- **Data under study**:
====================

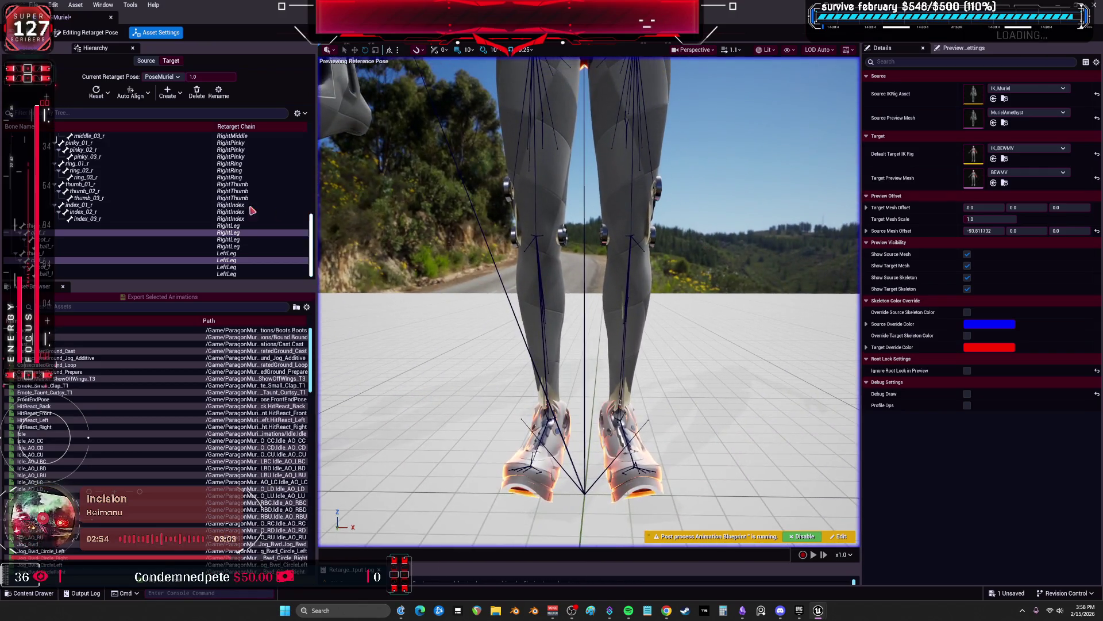
# Select foot_r and foot_l and try first rotation offsets of 5° and 7°
pyautogui.click(57, 239)
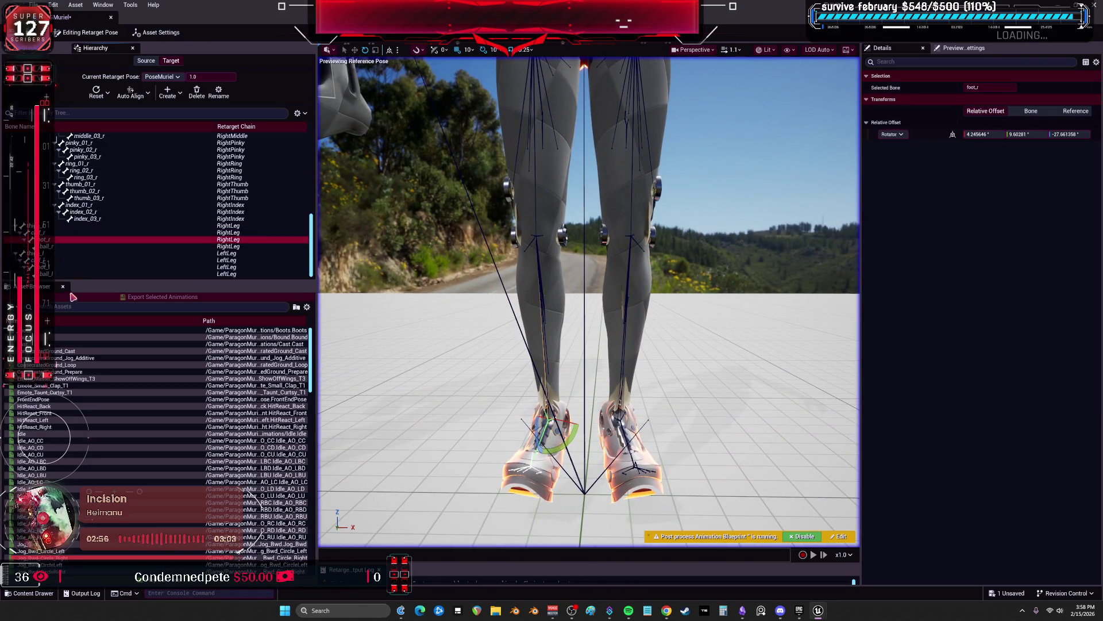
pyautogui.keyDown('ctrl'); pyautogui.click(58, 267); pyautogui.keyUp('ctrl')
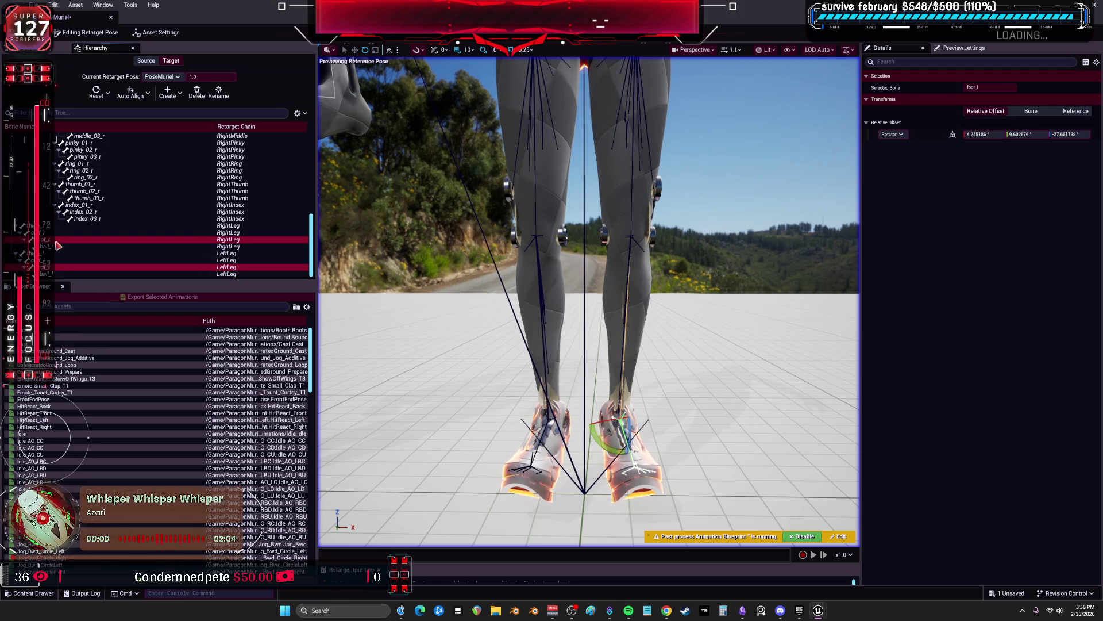
pyautogui.click(991, 134)
pyautogui.write('0')
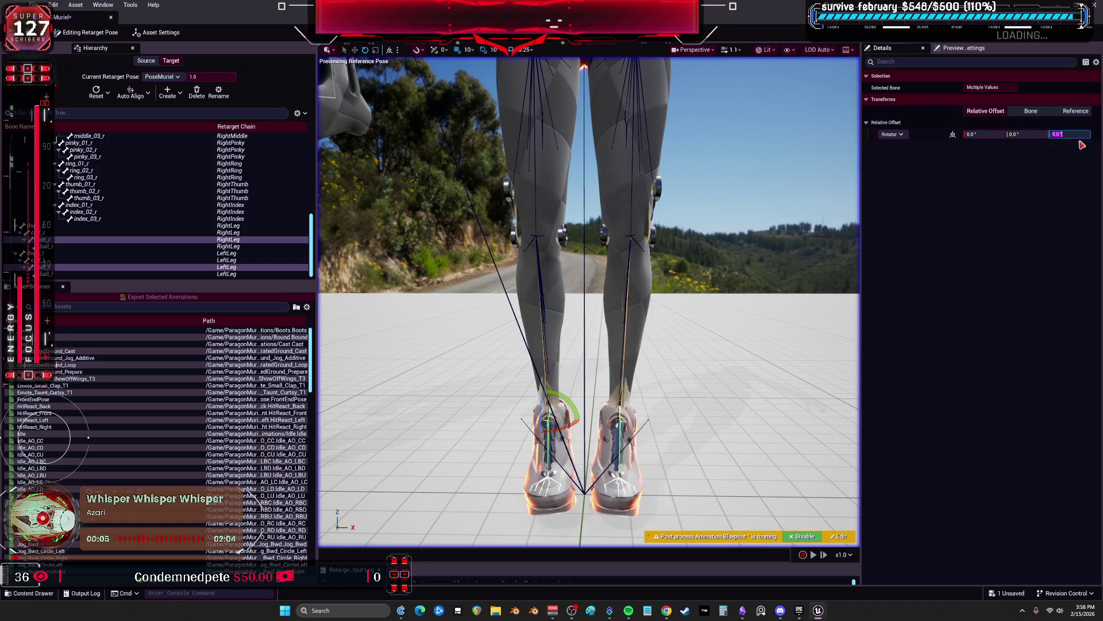
pyautogui.moveTo(756, 263)
pyautogui.mouseDown()
pyautogui.moveTo(718, 288)
pyautogui.moveTo(733, 260)
pyautogui.moveTo(727, 279)
pyautogui.mouseUp()
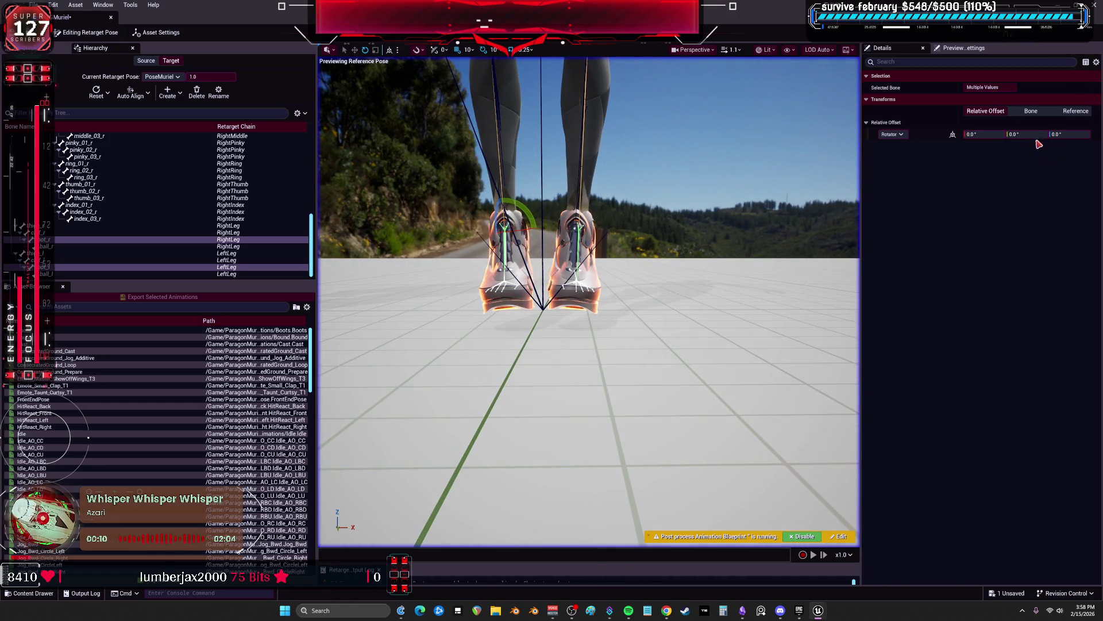
pyautogui.click(1027, 134)
pyautogui.write('5')
pyautogui.press('Return')
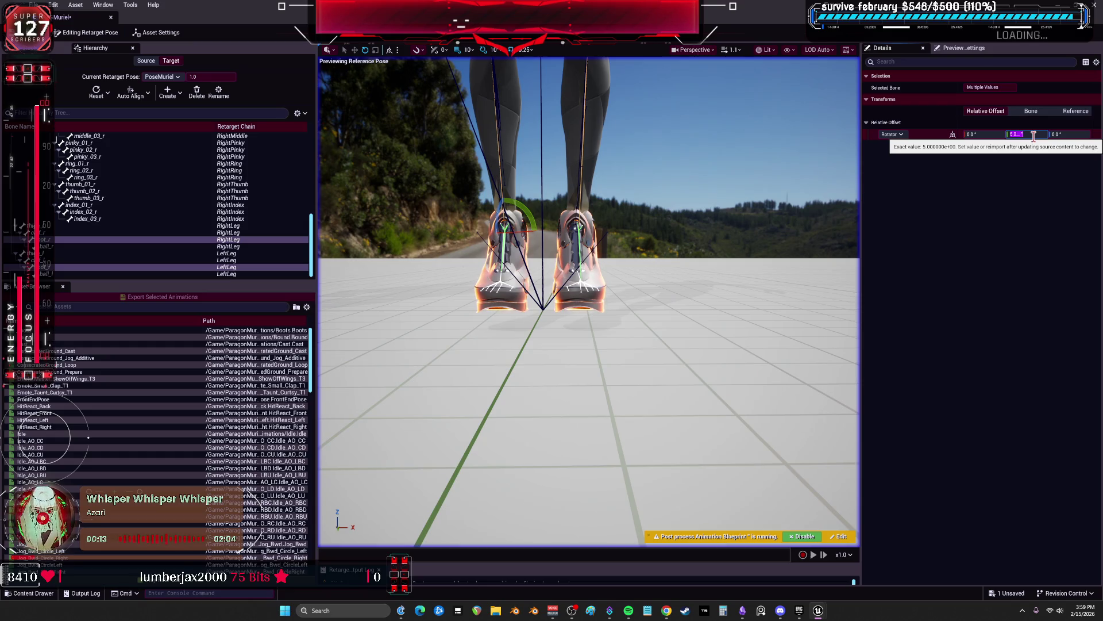
pyautogui.moveTo(718, 259)
pyautogui.mouseDown()
pyautogui.moveTo(690, 266)
pyautogui.moveTo(726, 253)
pyautogui.moveTo(752, 262)
pyautogui.moveTo(684, 262)
pyautogui.moveTo(712, 263)
pyautogui.moveTo(714, 287)
pyautogui.moveTo(720, 260)
pyautogui.mouseUp()
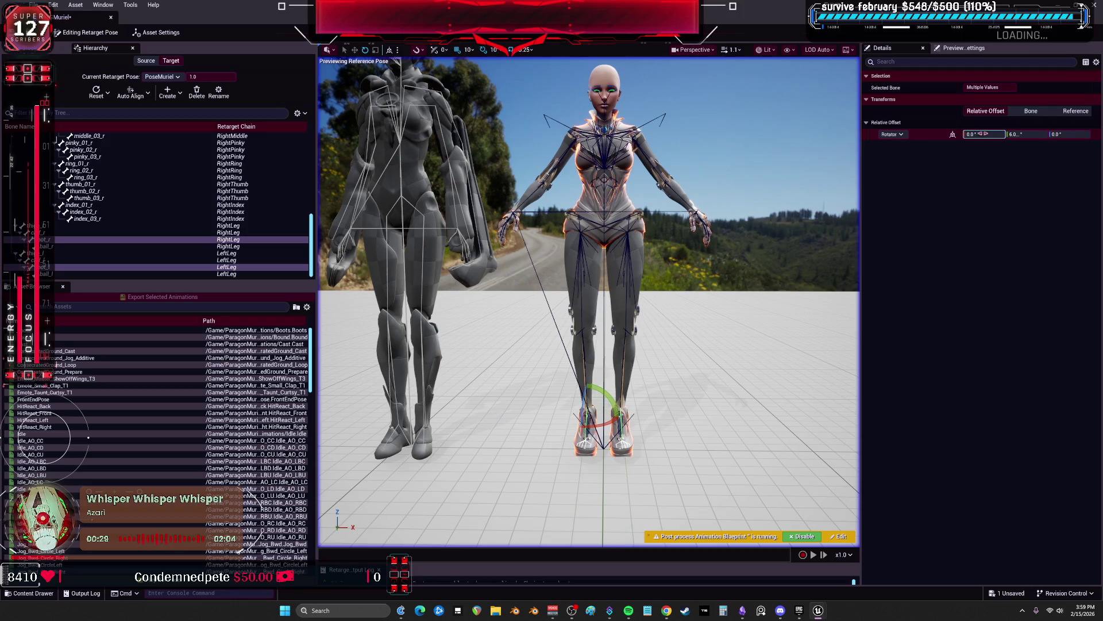
pyautogui.moveTo(984, 134); pyautogui.dragTo(999, 134)
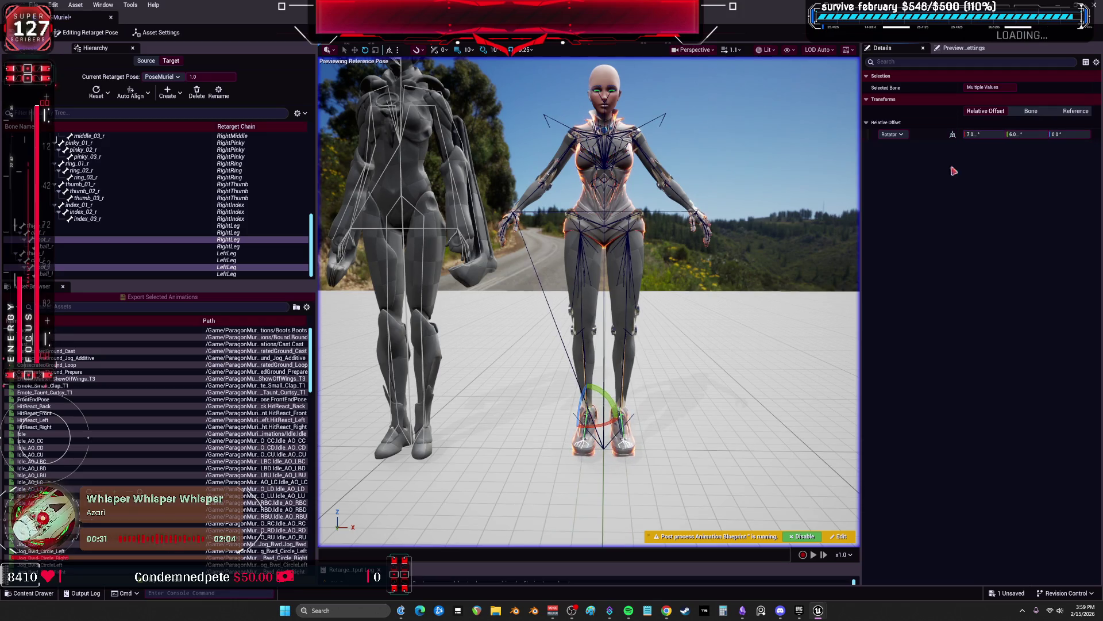
pyautogui.moveTo(589, 299); pyautogui.dragTo(635, 292)
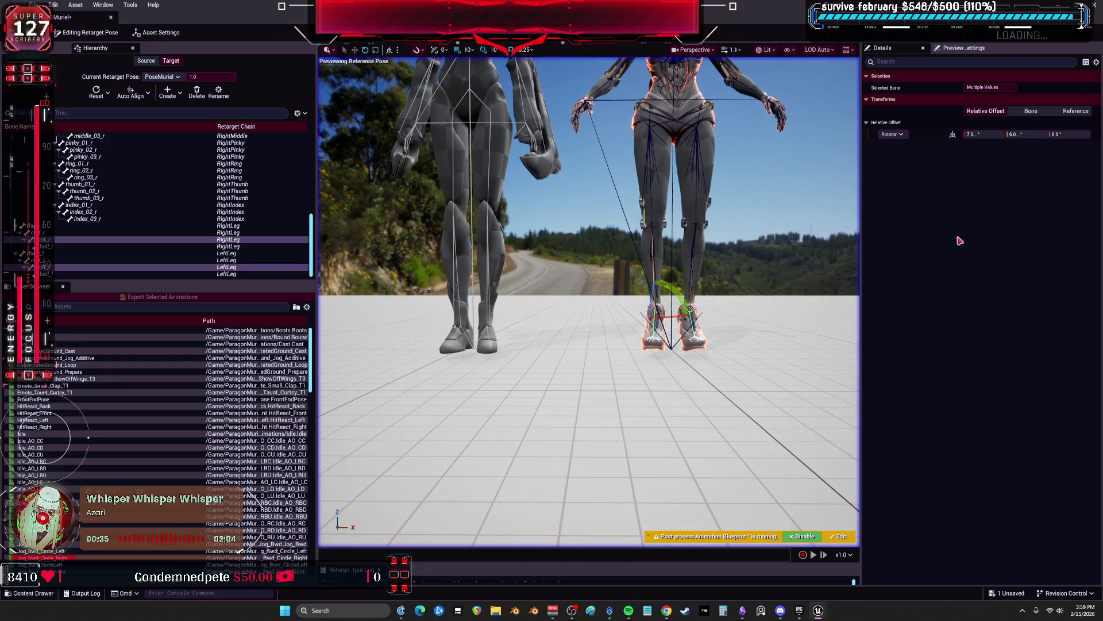
# Fine-tune the feet's rotation offsets to about 1.6°, 4.0° and 2.0°, checking from several angles
pyautogui.moveTo(1021, 135); pyautogui.dragTo(1071, 134)
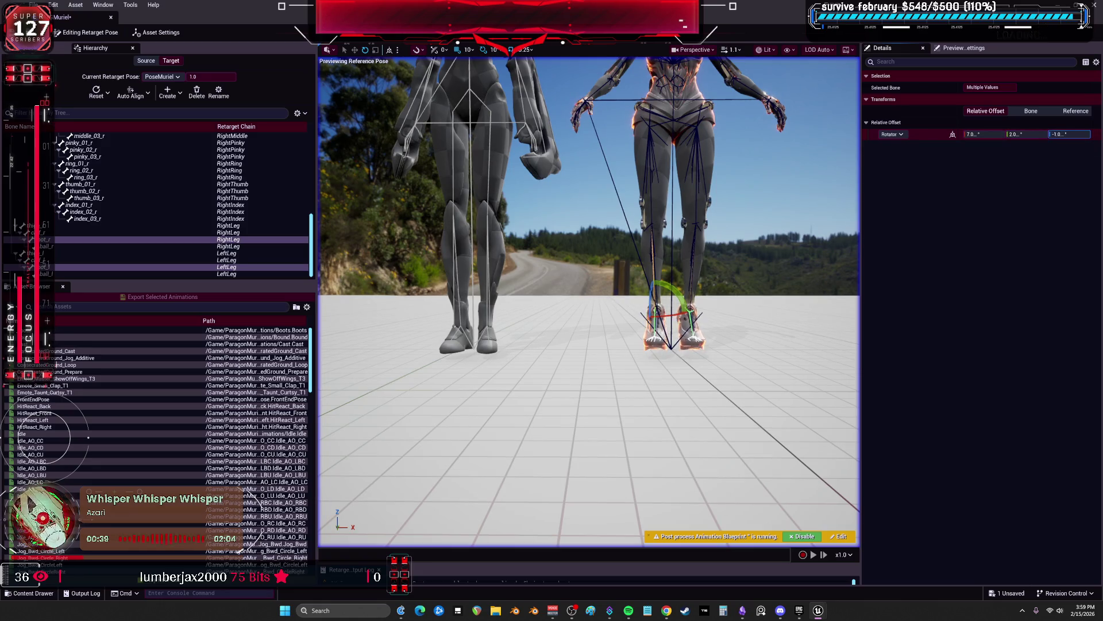
pyautogui.moveTo(696, 281)
pyautogui.mouseDown()
pyautogui.moveTo(672, 253)
pyautogui.moveTo(690, 279)
pyautogui.moveTo(719, 282)
pyautogui.mouseUp()
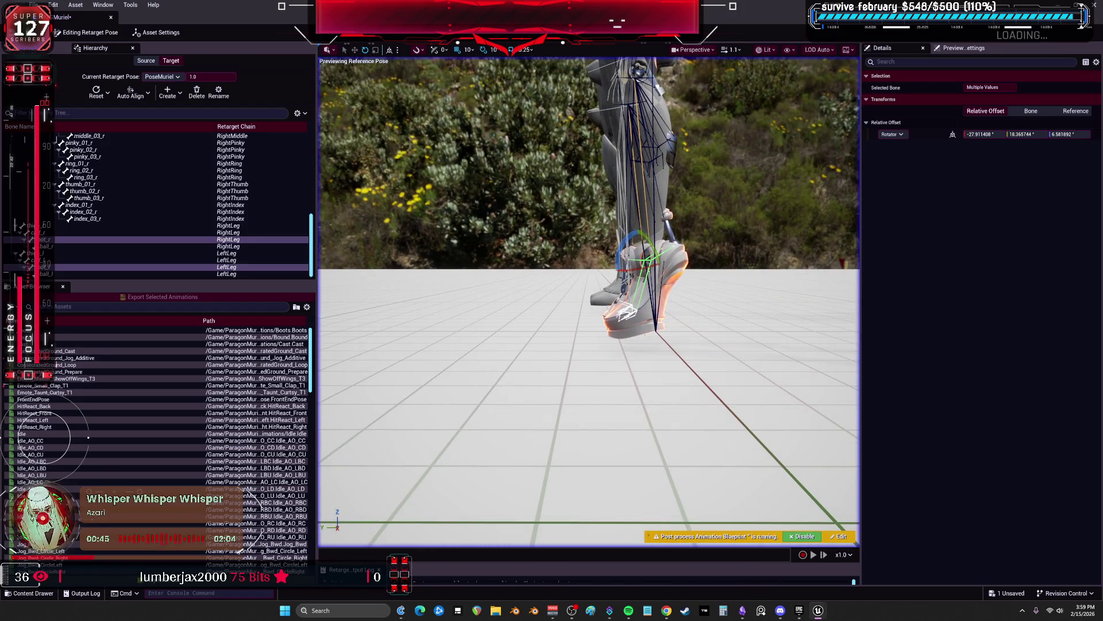
pyautogui.moveTo(1069, 134); pyautogui.dragTo(1028, 145)
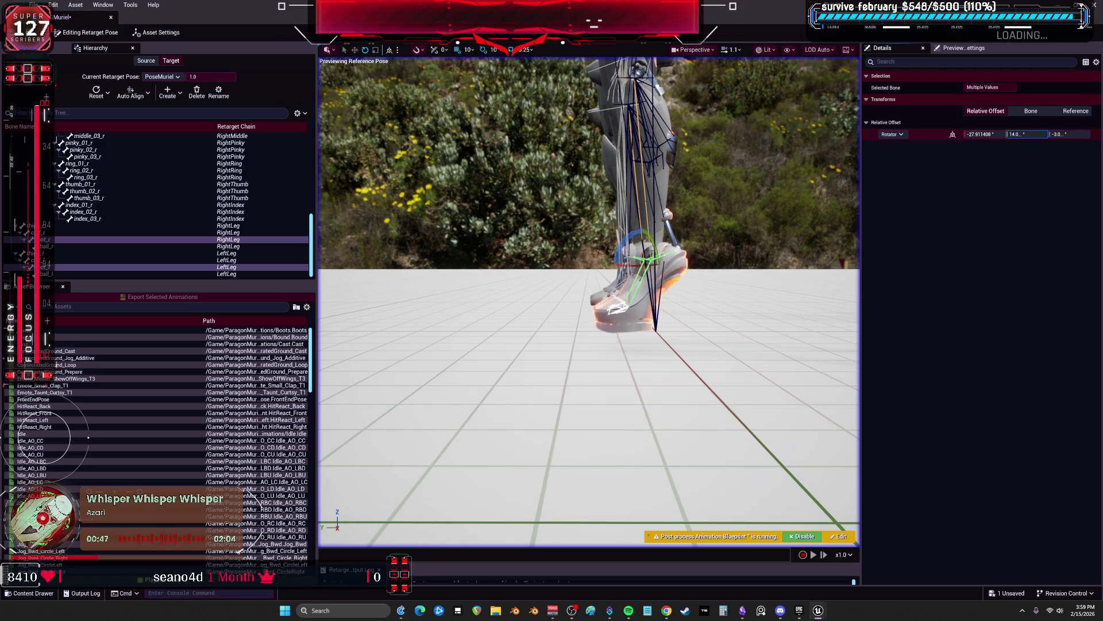
pyautogui.moveTo(793, 235); pyautogui.dragTo(632, 236)
pyautogui.moveTo(977, 134)
pyautogui.mouseDown()
pyautogui.moveTo(1034, 134)
pyautogui.moveTo(998, 134)
pyautogui.mouseUp()
pyautogui.moveTo(745, 290)
pyautogui.mouseDown()
pyautogui.moveTo(704, 259)
pyautogui.moveTo(852, 243)
pyautogui.mouseUp()
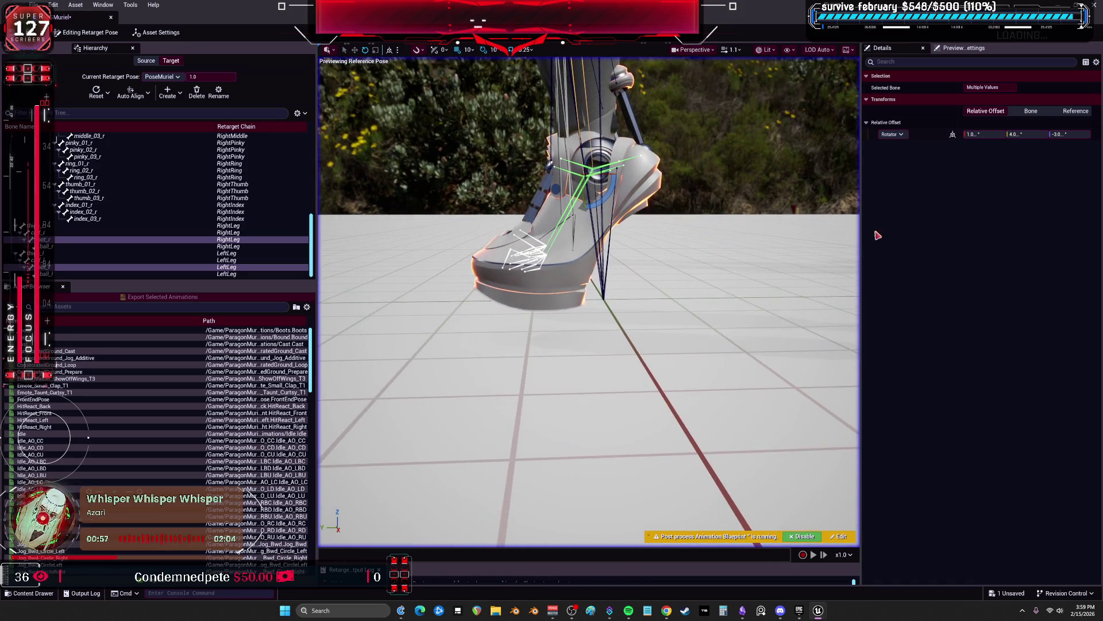
pyautogui.moveTo(1067, 134); pyautogui.dragTo(1075, 134)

====================

- **Problem**:
Transcribe only this stretch of the data: the line with "pyautogui.moveTo(718, 259)", the line with "pyautogui.moveTo(589, 299); pyautogui.dragTo(635, 292)", and every line in between. Leave out the pictures.

- **Task output**:
pyautogui.moveTo(718, 259)
pyautogui.mouseDown()
pyautogui.moveTo(690, 266)
pyautogui.moveTo(726, 253)
pyautogui.moveTo(752, 262)
pyautogui.moveTo(684, 262)
pyautogui.moveTo(712, 263)
pyautogui.moveTo(714, 287)
pyautogui.moveTo(720, 260)
pyautogui.mouseUp()
pyautogui.moveTo(984, 134); pyautogui.dragTo(999, 134)
pyautogui.moveTo(589, 299); pyautogui.dragTo(635, 292)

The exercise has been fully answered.